_SOURCE DATA_.
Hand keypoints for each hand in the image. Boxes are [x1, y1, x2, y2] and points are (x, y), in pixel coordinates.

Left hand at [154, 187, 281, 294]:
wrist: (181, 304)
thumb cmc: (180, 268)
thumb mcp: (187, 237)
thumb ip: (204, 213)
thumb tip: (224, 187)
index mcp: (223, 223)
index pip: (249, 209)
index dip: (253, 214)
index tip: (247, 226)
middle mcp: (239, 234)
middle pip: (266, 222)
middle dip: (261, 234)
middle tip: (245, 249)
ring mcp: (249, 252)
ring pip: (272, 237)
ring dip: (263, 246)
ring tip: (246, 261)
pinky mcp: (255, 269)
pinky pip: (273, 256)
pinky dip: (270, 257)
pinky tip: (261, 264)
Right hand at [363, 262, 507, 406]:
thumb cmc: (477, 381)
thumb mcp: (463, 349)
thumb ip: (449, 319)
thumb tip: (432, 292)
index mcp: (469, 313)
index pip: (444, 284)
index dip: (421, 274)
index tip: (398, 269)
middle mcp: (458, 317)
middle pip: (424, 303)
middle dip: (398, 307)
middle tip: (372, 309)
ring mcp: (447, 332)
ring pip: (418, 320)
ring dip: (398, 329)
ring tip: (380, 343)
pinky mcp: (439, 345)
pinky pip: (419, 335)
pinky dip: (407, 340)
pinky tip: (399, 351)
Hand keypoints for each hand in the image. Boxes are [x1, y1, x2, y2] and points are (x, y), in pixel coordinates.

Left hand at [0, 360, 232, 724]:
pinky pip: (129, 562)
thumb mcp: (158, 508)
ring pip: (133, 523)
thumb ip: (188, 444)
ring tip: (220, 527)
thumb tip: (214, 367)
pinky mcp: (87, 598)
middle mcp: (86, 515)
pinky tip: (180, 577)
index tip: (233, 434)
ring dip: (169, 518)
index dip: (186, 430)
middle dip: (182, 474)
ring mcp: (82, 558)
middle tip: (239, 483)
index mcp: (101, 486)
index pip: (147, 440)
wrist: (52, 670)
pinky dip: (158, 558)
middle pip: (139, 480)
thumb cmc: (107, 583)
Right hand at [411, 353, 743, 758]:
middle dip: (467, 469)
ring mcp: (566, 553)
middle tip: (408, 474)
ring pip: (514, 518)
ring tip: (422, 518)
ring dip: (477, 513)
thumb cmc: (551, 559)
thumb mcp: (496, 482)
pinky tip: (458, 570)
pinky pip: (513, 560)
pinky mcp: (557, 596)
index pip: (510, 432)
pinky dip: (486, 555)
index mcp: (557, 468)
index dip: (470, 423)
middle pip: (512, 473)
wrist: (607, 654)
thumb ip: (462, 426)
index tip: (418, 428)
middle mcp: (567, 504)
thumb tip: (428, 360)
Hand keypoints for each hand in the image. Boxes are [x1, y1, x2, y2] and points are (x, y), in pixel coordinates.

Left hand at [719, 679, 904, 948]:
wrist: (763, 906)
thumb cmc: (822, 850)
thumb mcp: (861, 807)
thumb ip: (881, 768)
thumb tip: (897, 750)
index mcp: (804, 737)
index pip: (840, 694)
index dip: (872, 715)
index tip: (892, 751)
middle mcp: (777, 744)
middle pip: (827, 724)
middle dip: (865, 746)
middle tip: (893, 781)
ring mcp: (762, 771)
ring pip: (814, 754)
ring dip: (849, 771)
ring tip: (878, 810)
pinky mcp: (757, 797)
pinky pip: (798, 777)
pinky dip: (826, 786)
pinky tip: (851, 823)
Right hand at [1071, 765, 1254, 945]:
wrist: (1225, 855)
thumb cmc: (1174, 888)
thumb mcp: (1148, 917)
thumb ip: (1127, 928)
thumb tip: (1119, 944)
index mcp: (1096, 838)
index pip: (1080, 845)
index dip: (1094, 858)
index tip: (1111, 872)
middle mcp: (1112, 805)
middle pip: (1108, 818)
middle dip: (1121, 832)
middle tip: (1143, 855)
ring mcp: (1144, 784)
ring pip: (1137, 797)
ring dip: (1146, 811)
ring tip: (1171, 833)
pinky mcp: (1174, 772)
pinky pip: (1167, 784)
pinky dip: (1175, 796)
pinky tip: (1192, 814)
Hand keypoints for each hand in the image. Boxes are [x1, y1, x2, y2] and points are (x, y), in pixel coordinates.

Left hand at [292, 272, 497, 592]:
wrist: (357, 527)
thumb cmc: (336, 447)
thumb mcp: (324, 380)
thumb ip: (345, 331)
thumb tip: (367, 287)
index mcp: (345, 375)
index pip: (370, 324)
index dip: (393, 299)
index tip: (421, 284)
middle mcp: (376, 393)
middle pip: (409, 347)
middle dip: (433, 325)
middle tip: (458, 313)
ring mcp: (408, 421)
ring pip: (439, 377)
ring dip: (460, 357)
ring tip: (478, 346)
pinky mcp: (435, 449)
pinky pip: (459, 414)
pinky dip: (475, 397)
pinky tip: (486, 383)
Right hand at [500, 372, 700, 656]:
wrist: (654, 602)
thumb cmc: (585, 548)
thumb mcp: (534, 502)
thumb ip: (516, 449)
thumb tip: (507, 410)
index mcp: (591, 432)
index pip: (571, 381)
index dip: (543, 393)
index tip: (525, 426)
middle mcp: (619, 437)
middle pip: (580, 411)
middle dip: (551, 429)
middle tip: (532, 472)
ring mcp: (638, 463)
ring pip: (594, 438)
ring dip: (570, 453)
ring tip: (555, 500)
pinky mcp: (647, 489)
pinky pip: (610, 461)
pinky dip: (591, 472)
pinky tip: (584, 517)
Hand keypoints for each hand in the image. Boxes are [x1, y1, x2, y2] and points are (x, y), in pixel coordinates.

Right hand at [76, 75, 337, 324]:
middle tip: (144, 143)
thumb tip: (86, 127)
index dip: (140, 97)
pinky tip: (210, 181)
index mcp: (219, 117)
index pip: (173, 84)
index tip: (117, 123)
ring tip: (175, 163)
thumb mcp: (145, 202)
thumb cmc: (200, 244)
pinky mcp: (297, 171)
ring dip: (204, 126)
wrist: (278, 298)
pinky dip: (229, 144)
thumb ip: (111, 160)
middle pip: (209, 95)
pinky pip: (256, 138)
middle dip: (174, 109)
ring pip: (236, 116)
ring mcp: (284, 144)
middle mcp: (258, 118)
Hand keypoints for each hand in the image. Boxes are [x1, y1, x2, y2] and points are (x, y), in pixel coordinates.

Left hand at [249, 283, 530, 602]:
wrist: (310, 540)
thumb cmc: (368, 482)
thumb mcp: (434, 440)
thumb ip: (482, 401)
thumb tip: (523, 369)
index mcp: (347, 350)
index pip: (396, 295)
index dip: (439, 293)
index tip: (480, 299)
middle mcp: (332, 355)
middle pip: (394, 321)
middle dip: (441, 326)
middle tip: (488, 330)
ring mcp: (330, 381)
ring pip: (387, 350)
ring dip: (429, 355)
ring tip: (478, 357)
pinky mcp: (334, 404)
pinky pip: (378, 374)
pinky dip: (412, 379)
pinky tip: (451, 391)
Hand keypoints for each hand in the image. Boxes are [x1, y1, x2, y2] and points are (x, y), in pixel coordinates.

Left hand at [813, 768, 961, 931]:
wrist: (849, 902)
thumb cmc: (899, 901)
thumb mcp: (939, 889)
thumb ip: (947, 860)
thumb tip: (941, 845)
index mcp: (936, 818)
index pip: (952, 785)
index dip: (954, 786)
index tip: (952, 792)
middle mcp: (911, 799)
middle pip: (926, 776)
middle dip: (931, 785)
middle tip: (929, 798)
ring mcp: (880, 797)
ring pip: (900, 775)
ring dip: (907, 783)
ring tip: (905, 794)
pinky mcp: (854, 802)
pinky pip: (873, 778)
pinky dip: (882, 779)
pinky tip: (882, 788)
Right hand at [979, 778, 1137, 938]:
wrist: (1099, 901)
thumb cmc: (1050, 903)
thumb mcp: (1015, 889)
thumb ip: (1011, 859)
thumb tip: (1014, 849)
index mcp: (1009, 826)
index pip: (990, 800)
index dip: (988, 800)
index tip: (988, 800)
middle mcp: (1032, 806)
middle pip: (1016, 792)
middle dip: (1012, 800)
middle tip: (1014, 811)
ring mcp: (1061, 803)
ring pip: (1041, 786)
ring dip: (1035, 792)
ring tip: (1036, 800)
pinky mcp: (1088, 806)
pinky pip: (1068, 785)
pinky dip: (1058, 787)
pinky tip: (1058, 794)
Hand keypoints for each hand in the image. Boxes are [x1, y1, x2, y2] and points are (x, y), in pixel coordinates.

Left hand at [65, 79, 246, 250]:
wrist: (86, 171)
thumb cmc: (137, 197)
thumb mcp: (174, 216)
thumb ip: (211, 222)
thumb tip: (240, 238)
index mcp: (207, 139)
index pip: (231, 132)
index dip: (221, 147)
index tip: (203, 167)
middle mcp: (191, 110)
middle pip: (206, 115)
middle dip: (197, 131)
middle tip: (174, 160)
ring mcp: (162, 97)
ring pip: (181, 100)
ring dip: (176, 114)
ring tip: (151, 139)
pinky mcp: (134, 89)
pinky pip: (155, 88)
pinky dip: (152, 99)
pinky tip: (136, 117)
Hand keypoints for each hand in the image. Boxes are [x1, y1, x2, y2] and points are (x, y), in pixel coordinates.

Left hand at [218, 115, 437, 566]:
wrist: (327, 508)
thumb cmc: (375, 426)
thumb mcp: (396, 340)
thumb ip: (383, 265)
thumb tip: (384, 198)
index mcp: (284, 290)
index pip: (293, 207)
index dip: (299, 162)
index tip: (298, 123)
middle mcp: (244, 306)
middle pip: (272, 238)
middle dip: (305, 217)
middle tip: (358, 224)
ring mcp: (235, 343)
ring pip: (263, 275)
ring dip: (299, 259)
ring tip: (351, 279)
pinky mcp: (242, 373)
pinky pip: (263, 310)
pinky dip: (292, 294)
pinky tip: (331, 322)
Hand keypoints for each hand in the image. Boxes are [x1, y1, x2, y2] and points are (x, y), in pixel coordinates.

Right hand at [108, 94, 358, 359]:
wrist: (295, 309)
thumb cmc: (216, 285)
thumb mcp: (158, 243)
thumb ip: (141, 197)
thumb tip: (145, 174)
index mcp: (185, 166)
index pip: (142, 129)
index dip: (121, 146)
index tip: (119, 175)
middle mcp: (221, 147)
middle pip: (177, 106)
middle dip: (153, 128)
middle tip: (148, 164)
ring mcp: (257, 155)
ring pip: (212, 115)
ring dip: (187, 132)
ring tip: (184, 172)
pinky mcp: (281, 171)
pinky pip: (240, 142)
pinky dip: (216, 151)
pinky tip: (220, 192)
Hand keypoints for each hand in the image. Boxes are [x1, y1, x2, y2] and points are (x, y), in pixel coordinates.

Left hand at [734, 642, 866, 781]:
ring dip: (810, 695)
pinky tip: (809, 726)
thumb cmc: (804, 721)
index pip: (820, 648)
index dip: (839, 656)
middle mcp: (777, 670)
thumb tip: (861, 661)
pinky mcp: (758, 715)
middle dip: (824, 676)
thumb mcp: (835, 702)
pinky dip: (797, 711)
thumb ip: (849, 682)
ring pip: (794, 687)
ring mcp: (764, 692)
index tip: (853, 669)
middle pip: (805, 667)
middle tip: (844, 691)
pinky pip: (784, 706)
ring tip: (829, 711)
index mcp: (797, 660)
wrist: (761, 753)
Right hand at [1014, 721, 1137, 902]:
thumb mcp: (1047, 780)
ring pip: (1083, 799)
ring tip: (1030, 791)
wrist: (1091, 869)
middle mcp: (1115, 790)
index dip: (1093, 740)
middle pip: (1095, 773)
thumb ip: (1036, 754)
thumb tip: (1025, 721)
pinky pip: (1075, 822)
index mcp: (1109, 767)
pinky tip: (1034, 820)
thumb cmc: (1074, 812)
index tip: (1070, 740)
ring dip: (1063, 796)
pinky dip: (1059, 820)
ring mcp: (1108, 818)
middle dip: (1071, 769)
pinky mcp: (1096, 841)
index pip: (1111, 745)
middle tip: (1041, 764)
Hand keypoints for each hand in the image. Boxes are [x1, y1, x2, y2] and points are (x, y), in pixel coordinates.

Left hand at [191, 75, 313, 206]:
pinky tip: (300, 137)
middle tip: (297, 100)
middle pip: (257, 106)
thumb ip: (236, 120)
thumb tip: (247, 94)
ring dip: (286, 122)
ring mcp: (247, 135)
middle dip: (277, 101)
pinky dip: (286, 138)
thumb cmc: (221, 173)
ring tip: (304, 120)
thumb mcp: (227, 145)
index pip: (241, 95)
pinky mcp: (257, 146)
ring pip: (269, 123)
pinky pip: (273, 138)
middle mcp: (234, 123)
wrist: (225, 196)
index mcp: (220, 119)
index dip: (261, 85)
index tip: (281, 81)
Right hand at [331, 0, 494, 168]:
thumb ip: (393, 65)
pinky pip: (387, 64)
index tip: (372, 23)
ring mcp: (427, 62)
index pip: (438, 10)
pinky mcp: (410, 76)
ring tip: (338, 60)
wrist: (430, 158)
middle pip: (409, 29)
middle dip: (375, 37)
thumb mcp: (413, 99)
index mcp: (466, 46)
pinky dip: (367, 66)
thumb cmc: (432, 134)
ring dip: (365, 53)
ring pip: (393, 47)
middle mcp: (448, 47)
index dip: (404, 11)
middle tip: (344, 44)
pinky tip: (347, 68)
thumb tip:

_WORK TO BE COMPLETED_.
What you return must be the lines above that run from the line with "ring dip: (286, 122)" to the line with "index tip: (281, 81)", inclusive, each copied exactly.

_RESPONSE TO THE EXERCISE_.
ring dip: (286, 122)
ring mcp: (247, 135)
middle dip: (277, 101)
pinky dip: (286, 138)
thumb cmc: (221, 173)
ring tip: (304, 120)
thumb mcp: (227, 145)
index pip: (241, 95)
pinky mcp: (257, 146)
ring pip: (269, 123)
pinky pip: (273, 138)
middle mcp: (234, 123)
wrist: (225, 196)
index mcp: (220, 119)
index dip: (261, 85)
index tip: (281, 81)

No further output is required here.